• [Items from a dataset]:
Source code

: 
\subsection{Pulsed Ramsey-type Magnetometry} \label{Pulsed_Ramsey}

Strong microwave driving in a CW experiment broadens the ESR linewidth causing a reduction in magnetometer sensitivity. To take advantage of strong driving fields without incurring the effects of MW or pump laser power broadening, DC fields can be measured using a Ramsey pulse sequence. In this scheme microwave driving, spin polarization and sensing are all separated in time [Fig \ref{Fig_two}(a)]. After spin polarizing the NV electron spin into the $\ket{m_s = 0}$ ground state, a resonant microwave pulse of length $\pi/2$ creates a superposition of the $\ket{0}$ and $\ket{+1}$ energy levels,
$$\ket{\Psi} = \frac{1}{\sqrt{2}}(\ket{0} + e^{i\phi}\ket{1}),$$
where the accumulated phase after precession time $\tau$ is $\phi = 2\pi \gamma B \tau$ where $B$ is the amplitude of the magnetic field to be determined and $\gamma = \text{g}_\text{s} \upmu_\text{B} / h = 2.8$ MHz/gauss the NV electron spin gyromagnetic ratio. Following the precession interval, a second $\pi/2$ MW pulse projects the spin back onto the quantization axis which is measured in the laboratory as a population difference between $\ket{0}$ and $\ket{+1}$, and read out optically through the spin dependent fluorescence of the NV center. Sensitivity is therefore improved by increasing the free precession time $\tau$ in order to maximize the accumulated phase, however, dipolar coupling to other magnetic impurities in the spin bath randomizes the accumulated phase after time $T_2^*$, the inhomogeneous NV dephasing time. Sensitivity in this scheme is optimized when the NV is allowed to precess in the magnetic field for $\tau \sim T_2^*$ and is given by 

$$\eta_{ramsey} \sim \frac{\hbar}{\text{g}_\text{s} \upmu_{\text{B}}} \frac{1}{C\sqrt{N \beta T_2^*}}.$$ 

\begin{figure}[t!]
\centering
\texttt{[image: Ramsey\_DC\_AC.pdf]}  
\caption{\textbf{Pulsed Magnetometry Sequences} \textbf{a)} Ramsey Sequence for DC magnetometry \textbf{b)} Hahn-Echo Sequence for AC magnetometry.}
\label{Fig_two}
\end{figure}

• [What this task involves]: Where does the word "frac" occur in the records? Return every line that holds it.

• [Reply to the exercise]:
$$\ket{\Psi} = \frac{1}{\sqrt{2}}(\ket{0} + e^{i\phi}\ket{1}),$$
$$\eta_{ramsey} \sim \frac{\hbar}{\text{g}_\text{s} \upmu_{\text{B}}} \frac{1}{C\sqrt{N \beta T_2^*}}.$$ 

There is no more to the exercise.